> TRECHO FORNECIDO
• • • • • • •

Introdução
Partimos da compreensão de que não existe capitalismo sem racismo, e que
o aprofundamento do segundo garante condições de sobrevivência do atual modo
de produção. O racismo, além de arma ideológica de dominação, nos termos de
Moura (2023), é arma de produção de hegemonia dos dominantes (Botelho, 2024).
Ele é um complexo de violências que atua objetivamente e subjetivamente contra
indivíduos negros, operando a consolidação de uma realidade supremacista branca
que produz convencimento de que a subordinação do negro é fruto da sua natureza.
Os negros representaram o contingente populacional massivo segregado na
sociedade capitalista no pós-abolição, cujo desafio torna-se, para além de
demonstrar objetivamente esta segregação, denunciar o mito da democracia racial,
uma estratégia de dominação burguesa, onde está viva a supremacia imperialista
branca.
Bell Hooks realiza uma reflexão sobre o processo de integração dos negros
nos EUA, quando se decreta o fim do regime de segregação, constatando que
conforme a luta pela libertação das pessoas negras ganhava
atenção, a ênfase não estava mais no racismo internalizado. A
supremacia branca raramente era mencionada. Líderes negros
começaram a equiparar a conquista da liberdade à conquista de
poder econômico, apenas com o que se supunha que pessoas
brancas tinham (Hooks, 2022, p. 46-47).

• • • • • • •

> OBJETIVO DECLARADO 1
Na listagem, reescreva as linhas que vão do início até a linha com "picture [0, 0, 255, 175]", incluindo ambas, trocando "layout element" por "page element" e sem mudar mais nada.

• • • • • • •

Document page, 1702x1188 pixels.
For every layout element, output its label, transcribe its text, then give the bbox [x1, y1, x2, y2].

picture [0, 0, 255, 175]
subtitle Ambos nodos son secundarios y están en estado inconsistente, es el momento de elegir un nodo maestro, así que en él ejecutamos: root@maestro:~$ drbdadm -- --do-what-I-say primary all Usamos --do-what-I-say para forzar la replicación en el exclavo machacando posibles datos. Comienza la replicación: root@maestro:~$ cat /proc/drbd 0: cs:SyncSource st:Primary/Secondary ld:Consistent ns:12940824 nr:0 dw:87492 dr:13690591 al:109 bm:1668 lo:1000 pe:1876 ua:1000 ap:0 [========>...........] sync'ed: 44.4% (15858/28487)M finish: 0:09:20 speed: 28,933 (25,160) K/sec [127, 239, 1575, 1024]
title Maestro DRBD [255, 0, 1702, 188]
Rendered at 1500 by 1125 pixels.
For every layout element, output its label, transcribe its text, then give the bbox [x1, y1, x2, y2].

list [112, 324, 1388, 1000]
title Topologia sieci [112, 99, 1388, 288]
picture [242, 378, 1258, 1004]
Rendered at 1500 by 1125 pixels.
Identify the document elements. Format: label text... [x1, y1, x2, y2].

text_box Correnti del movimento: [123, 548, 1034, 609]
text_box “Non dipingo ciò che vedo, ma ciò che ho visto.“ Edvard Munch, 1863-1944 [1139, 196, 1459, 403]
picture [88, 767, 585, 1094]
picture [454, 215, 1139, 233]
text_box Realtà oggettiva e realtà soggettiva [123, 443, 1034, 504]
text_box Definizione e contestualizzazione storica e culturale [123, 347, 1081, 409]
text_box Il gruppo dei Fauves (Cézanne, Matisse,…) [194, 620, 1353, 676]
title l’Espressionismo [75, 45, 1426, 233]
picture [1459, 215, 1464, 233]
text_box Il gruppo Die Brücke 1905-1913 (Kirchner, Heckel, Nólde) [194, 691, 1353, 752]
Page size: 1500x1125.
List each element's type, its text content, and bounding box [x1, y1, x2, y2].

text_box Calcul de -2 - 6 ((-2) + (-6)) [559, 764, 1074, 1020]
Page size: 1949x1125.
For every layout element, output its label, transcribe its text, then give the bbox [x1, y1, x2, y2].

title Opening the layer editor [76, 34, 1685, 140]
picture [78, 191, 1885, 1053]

• • • • • • •

> OBJETIVO DECLARADO 2
Cite todos os autores mencionados no trecho sobre racismo e capitalismo.

> RESPOSTA COMPLETA 1
Document page, 1702x1188 pixels.
For every page element, output its label, transcribe its text, then give the bbox [x1, y1, x2, y2].

picture [0, 0, 255, 175]

> RESPOSTA COMPLETA 2
Moura, Botelho e Bell Hooks.